Mi ha raccontato che prima di lavorare come manager per la galleria di mr. Minh aveva lavorato in una agenzia di pubblicità, perché sa usare il computer, poi due anni fa ha cambiato lavoro. Lavora nella galleria sette giorni su sette, undici ore al giorno con due ore per la pausa pranzo. Nella pausa pranzo, dopo aver mangiato, si sdraia dietro la scrivania e dorme. Poi si sveglia e continua a lavorare. Solo due giorni al mese può stare a casa dalla galleria, ma lei non lo fa quasi mai. Quattro mesi fa ha comperato un ristorante, molto piccolo, solo sei tavoli, ma con tanti sgabelli! (come ci ha tenuto a precisare) e tra un anno lo vende e ne compra uno più grosso.

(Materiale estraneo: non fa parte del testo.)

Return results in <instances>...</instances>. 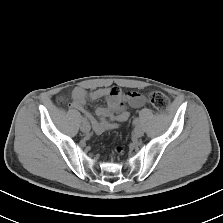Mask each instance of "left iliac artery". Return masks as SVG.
<instances>
[{
    "label": "left iliac artery",
    "instance_id": "44dca946",
    "mask_svg": "<svg viewBox=\"0 0 223 223\" xmlns=\"http://www.w3.org/2000/svg\"><path fill=\"white\" fill-rule=\"evenodd\" d=\"M133 124H134V125H139V124H140V120H139L138 118H135V119L133 120Z\"/></svg>",
    "mask_w": 223,
    "mask_h": 223
}]
</instances>
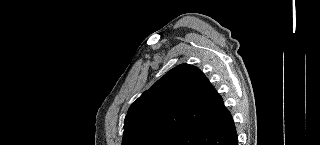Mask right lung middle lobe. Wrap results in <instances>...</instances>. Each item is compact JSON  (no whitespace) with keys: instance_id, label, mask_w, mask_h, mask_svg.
<instances>
[{"instance_id":"right-lung-middle-lobe-1","label":"right lung middle lobe","mask_w":320,"mask_h":145,"mask_svg":"<svg viewBox=\"0 0 320 145\" xmlns=\"http://www.w3.org/2000/svg\"><path fill=\"white\" fill-rule=\"evenodd\" d=\"M178 133L179 131L176 130H168L153 133L144 137L135 145H167V143Z\"/></svg>"}]
</instances>
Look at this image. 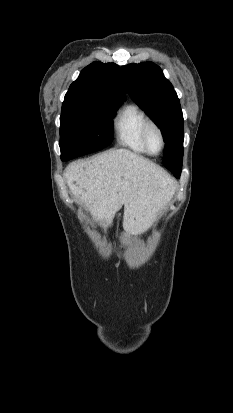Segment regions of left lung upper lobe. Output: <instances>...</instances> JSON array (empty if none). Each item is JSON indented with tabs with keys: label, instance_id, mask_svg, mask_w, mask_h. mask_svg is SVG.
<instances>
[{
	"label": "left lung upper lobe",
	"instance_id": "left-lung-upper-lobe-1",
	"mask_svg": "<svg viewBox=\"0 0 233 413\" xmlns=\"http://www.w3.org/2000/svg\"><path fill=\"white\" fill-rule=\"evenodd\" d=\"M131 98L161 129L166 147L163 165L173 174L183 159V114L177 94L159 66L152 62L122 67Z\"/></svg>",
	"mask_w": 233,
	"mask_h": 413
}]
</instances>
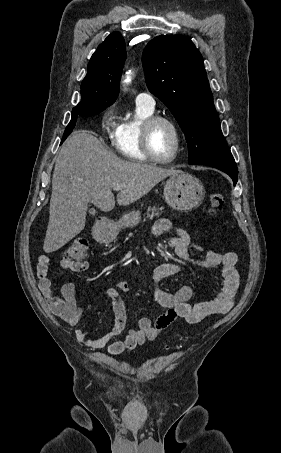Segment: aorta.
Here are the masks:
<instances>
[{"instance_id": "obj_1", "label": "aorta", "mask_w": 281, "mask_h": 453, "mask_svg": "<svg viewBox=\"0 0 281 453\" xmlns=\"http://www.w3.org/2000/svg\"><path fill=\"white\" fill-rule=\"evenodd\" d=\"M130 75H131V71L127 72V78L125 79V83H129L131 81Z\"/></svg>"}]
</instances>
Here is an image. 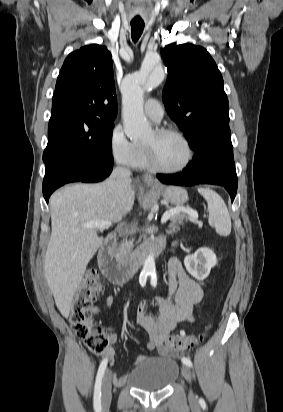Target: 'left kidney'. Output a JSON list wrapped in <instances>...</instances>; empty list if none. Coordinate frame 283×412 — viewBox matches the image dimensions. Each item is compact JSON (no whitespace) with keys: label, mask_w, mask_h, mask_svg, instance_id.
<instances>
[{"label":"left kidney","mask_w":283,"mask_h":412,"mask_svg":"<svg viewBox=\"0 0 283 412\" xmlns=\"http://www.w3.org/2000/svg\"><path fill=\"white\" fill-rule=\"evenodd\" d=\"M217 264L215 253L209 248H199L194 254L184 259L186 270L197 280H204L211 268Z\"/></svg>","instance_id":"left-kidney-1"}]
</instances>
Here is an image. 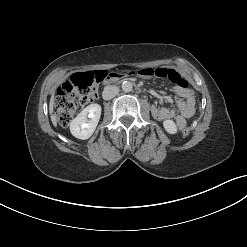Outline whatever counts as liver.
<instances>
[{"label": "liver", "mask_w": 247, "mask_h": 247, "mask_svg": "<svg viewBox=\"0 0 247 247\" xmlns=\"http://www.w3.org/2000/svg\"><path fill=\"white\" fill-rule=\"evenodd\" d=\"M53 107H54V96L52 95L50 98V102H49V112L51 114V121L53 123L54 126H57V118L53 113Z\"/></svg>", "instance_id": "obj_1"}]
</instances>
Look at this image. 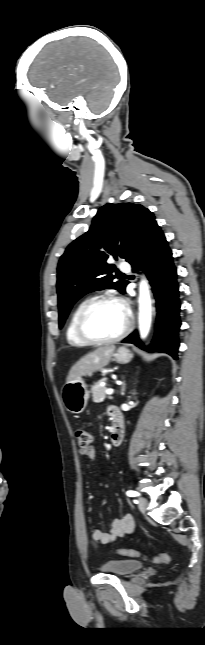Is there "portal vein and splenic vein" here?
I'll return each instance as SVG.
<instances>
[{
  "mask_svg": "<svg viewBox=\"0 0 205 645\" xmlns=\"http://www.w3.org/2000/svg\"><path fill=\"white\" fill-rule=\"evenodd\" d=\"M113 392H114V390H113L112 388H109V389H107V390L105 391V393H106L107 395H111V394H113Z\"/></svg>",
  "mask_w": 205,
  "mask_h": 645,
  "instance_id": "18ae733b",
  "label": "portal vein and splenic vein"
}]
</instances>
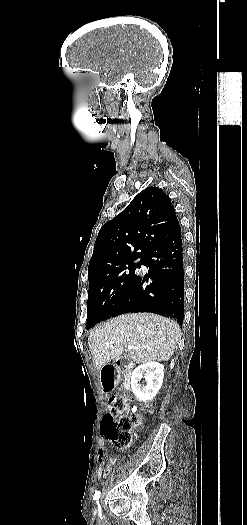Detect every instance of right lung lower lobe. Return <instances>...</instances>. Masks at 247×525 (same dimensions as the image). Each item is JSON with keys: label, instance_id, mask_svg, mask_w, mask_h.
Returning a JSON list of instances; mask_svg holds the SVG:
<instances>
[{"label": "right lung lower lobe", "instance_id": "98d812e1", "mask_svg": "<svg viewBox=\"0 0 247 525\" xmlns=\"http://www.w3.org/2000/svg\"><path fill=\"white\" fill-rule=\"evenodd\" d=\"M142 261L149 268L148 274L136 278L113 316L129 312H153L181 322L184 301L181 229L150 247Z\"/></svg>", "mask_w": 247, "mask_h": 525}]
</instances>
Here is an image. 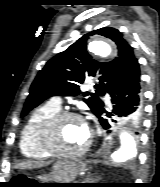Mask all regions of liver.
Returning a JSON list of instances; mask_svg holds the SVG:
<instances>
[{
    "mask_svg": "<svg viewBox=\"0 0 160 187\" xmlns=\"http://www.w3.org/2000/svg\"><path fill=\"white\" fill-rule=\"evenodd\" d=\"M44 164L43 163H40V162H30V161H27V162H23V163H20L18 165L19 168L21 169H31V168H35V167H38V166H43Z\"/></svg>",
    "mask_w": 160,
    "mask_h": 187,
    "instance_id": "obj_1",
    "label": "liver"
}]
</instances>
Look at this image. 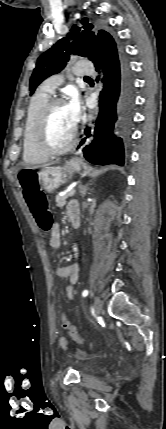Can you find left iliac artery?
<instances>
[{
    "label": "left iliac artery",
    "mask_w": 166,
    "mask_h": 429,
    "mask_svg": "<svg viewBox=\"0 0 166 429\" xmlns=\"http://www.w3.org/2000/svg\"><path fill=\"white\" fill-rule=\"evenodd\" d=\"M88 293H89V291H88V290H84V291H83V293H82V296H83V297H86V296L88 295Z\"/></svg>",
    "instance_id": "obj_1"
}]
</instances>
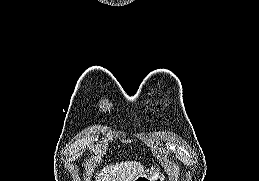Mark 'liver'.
Here are the masks:
<instances>
[{"instance_id": "1", "label": "liver", "mask_w": 259, "mask_h": 181, "mask_svg": "<svg viewBox=\"0 0 259 181\" xmlns=\"http://www.w3.org/2000/svg\"><path fill=\"white\" fill-rule=\"evenodd\" d=\"M143 166L136 161L116 163L104 167L96 176V181H134L142 174Z\"/></svg>"}]
</instances>
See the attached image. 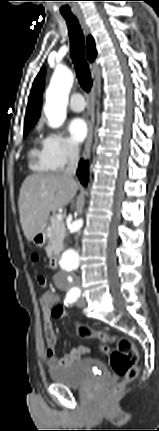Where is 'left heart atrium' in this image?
<instances>
[{
    "mask_svg": "<svg viewBox=\"0 0 159 431\" xmlns=\"http://www.w3.org/2000/svg\"><path fill=\"white\" fill-rule=\"evenodd\" d=\"M68 131L74 143H81L87 135V124L83 118H74L68 125Z\"/></svg>",
    "mask_w": 159,
    "mask_h": 431,
    "instance_id": "left-heart-atrium-1",
    "label": "left heart atrium"
}]
</instances>
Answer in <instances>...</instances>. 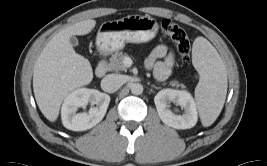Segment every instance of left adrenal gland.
Instances as JSON below:
<instances>
[{
    "mask_svg": "<svg viewBox=\"0 0 267 166\" xmlns=\"http://www.w3.org/2000/svg\"><path fill=\"white\" fill-rule=\"evenodd\" d=\"M151 87H153L155 89H160L159 87H156L155 85H152Z\"/></svg>",
    "mask_w": 267,
    "mask_h": 166,
    "instance_id": "left-adrenal-gland-1",
    "label": "left adrenal gland"
}]
</instances>
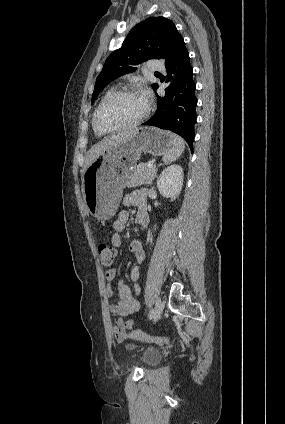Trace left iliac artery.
Segmentation results:
<instances>
[{
	"label": "left iliac artery",
	"mask_w": 285,
	"mask_h": 424,
	"mask_svg": "<svg viewBox=\"0 0 285 424\" xmlns=\"http://www.w3.org/2000/svg\"><path fill=\"white\" fill-rule=\"evenodd\" d=\"M154 317V309H151L149 312V319H152Z\"/></svg>",
	"instance_id": "obj_1"
}]
</instances>
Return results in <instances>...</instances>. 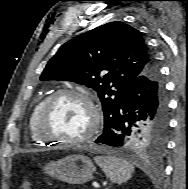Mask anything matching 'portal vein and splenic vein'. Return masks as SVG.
Returning <instances> with one entry per match:
<instances>
[{
  "label": "portal vein and splenic vein",
  "mask_w": 188,
  "mask_h": 189,
  "mask_svg": "<svg viewBox=\"0 0 188 189\" xmlns=\"http://www.w3.org/2000/svg\"><path fill=\"white\" fill-rule=\"evenodd\" d=\"M93 186H94V187H96V188H98V187H99V185H98V184H94Z\"/></svg>",
  "instance_id": "portal-vein-and-splenic-vein-1"
}]
</instances>
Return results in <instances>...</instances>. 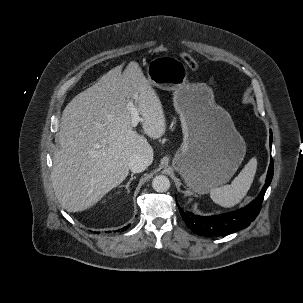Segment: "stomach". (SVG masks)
Masks as SVG:
<instances>
[{"label": "stomach", "instance_id": "obj_1", "mask_svg": "<svg viewBox=\"0 0 303 303\" xmlns=\"http://www.w3.org/2000/svg\"><path fill=\"white\" fill-rule=\"evenodd\" d=\"M147 76L151 85L173 91L183 132L173 167L186 185L205 194L227 183L245 157L246 143L230 114L215 103L212 89L189 83L186 66L171 56L152 59Z\"/></svg>", "mask_w": 303, "mask_h": 303}]
</instances>
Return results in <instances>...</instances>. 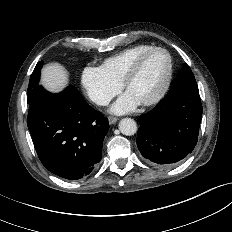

Ripeto, ha solo ventisette anni.
Alla fine del giro il il cameriere è venuto a portarmi il conto; mi aspettavo una sassata, ma è stato molto peggio. Seicentocinquantamila Dòng!!! Una cifra spropositata! Solitamente mangio con dieci - quindicimila.
Ho ovviamente pagato senza batter ciglio, contento di aver preso una bella mazzetta di banconote prima di uscire di casa, ché non si sa mai. Ci sono rimasto un po' male, ma ovviamente non l'ho dato a vedere.
"Adesso ti porto con il motorino fino al tuo albergo" mi ha detto Thùi una volta sbarcati. "Magari vuoi guidare tu?" - "No, grazie, per me va benissimo se guidi tu". So che è un'altra cosa imbarazzante per una ragazza di qui farsi vedere alla guida di un motorino con uno straniero al seguito a meno che non sia il compagno, ma davvero preferivo che guidasse lei nel folle traffico di Saigòn. Quando siamo arrivati a destinazione mi ha detto: "Sono molto felice della serata. Grazie" diventando tutta rossa, poi ci ha pensato un po' su e ha aggiunto: "E' stato come andare in vacanza nella mia città". Vero anche questo, e vero anche per me. E' stata la classica cosa per turisti, con spettacolino e pianobar inclusi, ma ce la siamo goduta fino in fondo. Salendo le scale per tornare nella mia stanza ho fatto due conti.
Seicentocinquantamila dong sono l'equivalente di dodici euro a testa.
Uguale a panino - birra - caffè nel più normale bar di Milano, se non sbaglio.